For the experiment of drawing a single card from a standard 52 -card deck, find (a) the probability of the following event, and (b) the odds in favor of the following event. Neither a spade nor an ace

To solve the problem, we need to find the probability and the odds in favor of drawing a card that is neither a spade nor an ace from a standard 52-card deck. ### (a) Probability 1. **Total number of cards in the deck**: 52 2. **Number of spades in the deck**: 13 (one for each rank) 3. **Number of aces in the deck**: 4 (one for each suit: spades, hearts, diamonds, clubs) However, one of the aces is also a spade (the Ace of Spades).

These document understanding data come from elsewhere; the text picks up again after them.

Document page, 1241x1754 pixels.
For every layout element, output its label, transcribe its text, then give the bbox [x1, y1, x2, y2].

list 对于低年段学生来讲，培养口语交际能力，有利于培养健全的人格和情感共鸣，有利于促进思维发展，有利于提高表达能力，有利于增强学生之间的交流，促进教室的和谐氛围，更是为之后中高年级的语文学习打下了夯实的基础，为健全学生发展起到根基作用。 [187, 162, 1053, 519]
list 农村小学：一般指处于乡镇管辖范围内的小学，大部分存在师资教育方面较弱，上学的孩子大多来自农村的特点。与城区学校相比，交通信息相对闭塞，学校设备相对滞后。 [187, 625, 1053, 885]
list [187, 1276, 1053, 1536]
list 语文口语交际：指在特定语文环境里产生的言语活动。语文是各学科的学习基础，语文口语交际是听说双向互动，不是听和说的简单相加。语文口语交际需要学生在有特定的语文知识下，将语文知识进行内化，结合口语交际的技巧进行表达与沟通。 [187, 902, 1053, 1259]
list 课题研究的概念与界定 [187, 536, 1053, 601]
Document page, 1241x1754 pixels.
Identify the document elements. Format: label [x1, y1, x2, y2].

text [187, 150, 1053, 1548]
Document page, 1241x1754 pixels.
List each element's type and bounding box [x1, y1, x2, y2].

Therefore, we need to be careful not to double-count it. 4. **Total number of cards that are either a spade or an ace**: - Number of spades: 13 - Number of aces: 4 - Subtract the Ace of Spades (which is counted in both categories): 1 So, the total number of cards that are either a spade or an ace is: \[ 13 + 4 - 1 = 16 \] 5. **Number of cards that are neither a spade nor an ace**: \[ 52 - 16 = 36 \] 6. **Probability of drawing a card that is neither a spade nor an ace**: \[ P(\text{neither a spade nor an ace}) = \frac{\text{Number of favorable outcomes}}{\text{Total number of outcomes}} = \frac{36}{52} = \frac{9}{13} \] ### (b) Odds in favor The odds in favor of an event are calculated as the ratio of the number of favorable outcomes to the number of unfavorable outcomes. 1. **Number of favorable outcomes** (neither a spade nor an ace): 36 2. **Number of unfavorable outcomes** (either a spade or an ace): 16 3. **Odds in favor of drawing a card that is neither a spade nor an ace**: \[ \text{Odds in favor} = \frac{\text{Number of favorable outcomes}}{\text{Number of unfavorable outcomes}} = \frac{36}{16} = \frac{9}{4} \] ### Summary - **Probability of drawing a card that is neither a spade nor an ace**: \(\frac{9}{13}\) - **Odds in favor of drawing a card that is neither a spade nor an ace**: \(\frac{9}{4}\)